From the data below, retype exactly the lines starting with the one that contains "akkor tudsz a spiccen végezni, ha nagyon" and ending with the one that contains "most nem így érzem. Ez a második nekem most", both included.

Source records:

=== Begin Enclosure ===

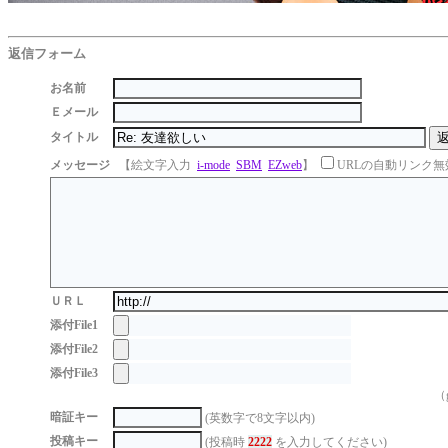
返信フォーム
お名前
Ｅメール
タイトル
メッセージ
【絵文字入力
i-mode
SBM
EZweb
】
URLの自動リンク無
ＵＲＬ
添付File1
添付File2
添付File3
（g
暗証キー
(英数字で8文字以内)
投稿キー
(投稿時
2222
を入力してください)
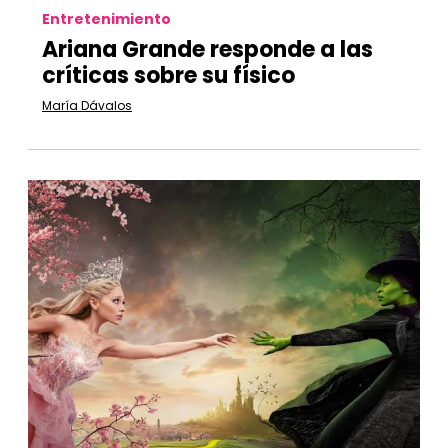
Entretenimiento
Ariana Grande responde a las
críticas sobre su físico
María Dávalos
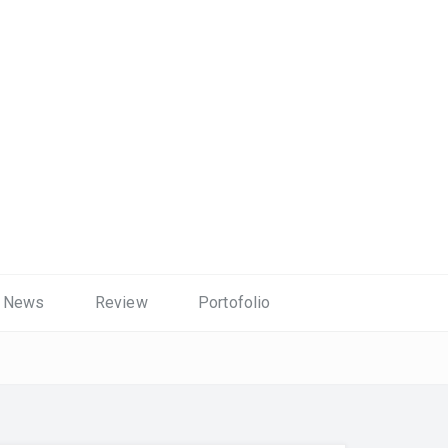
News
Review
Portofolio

=== End Enclosure ===
=== Begin Enclosure ===

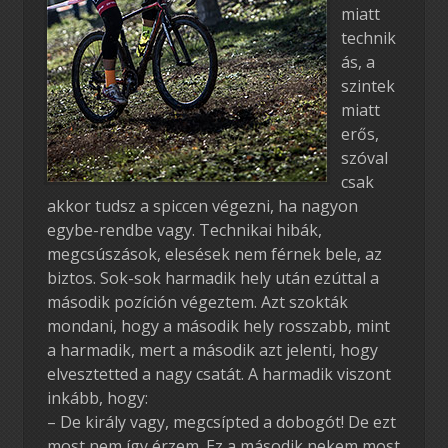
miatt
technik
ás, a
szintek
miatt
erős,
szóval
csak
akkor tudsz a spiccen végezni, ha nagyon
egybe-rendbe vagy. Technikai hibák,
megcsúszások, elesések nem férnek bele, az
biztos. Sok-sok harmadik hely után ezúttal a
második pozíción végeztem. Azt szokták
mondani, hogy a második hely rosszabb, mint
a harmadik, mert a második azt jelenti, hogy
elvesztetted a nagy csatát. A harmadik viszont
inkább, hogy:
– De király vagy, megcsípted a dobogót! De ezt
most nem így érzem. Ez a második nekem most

=== End Enclosure ===

• Answer for the task:
akkor tudsz a spiccen végezni, ha nagyon
egybe-rendbe vagy. Technikai hibák,
megcsúszások, elesések nem férnek bele, az
biztos. Sok-sok harmadik hely után ezúttal a
második pozíción végeztem. Azt szokták
mondani, hogy a második hely rosszabb, mint
a harmadik, mert a második azt jelenti, hogy
elvesztetted a nagy csatát. A harmadik viszont
inkább, hogy:
– De király vagy, megcsípted a dobogót! De ezt
most nem így érzem. Ez a második nekem most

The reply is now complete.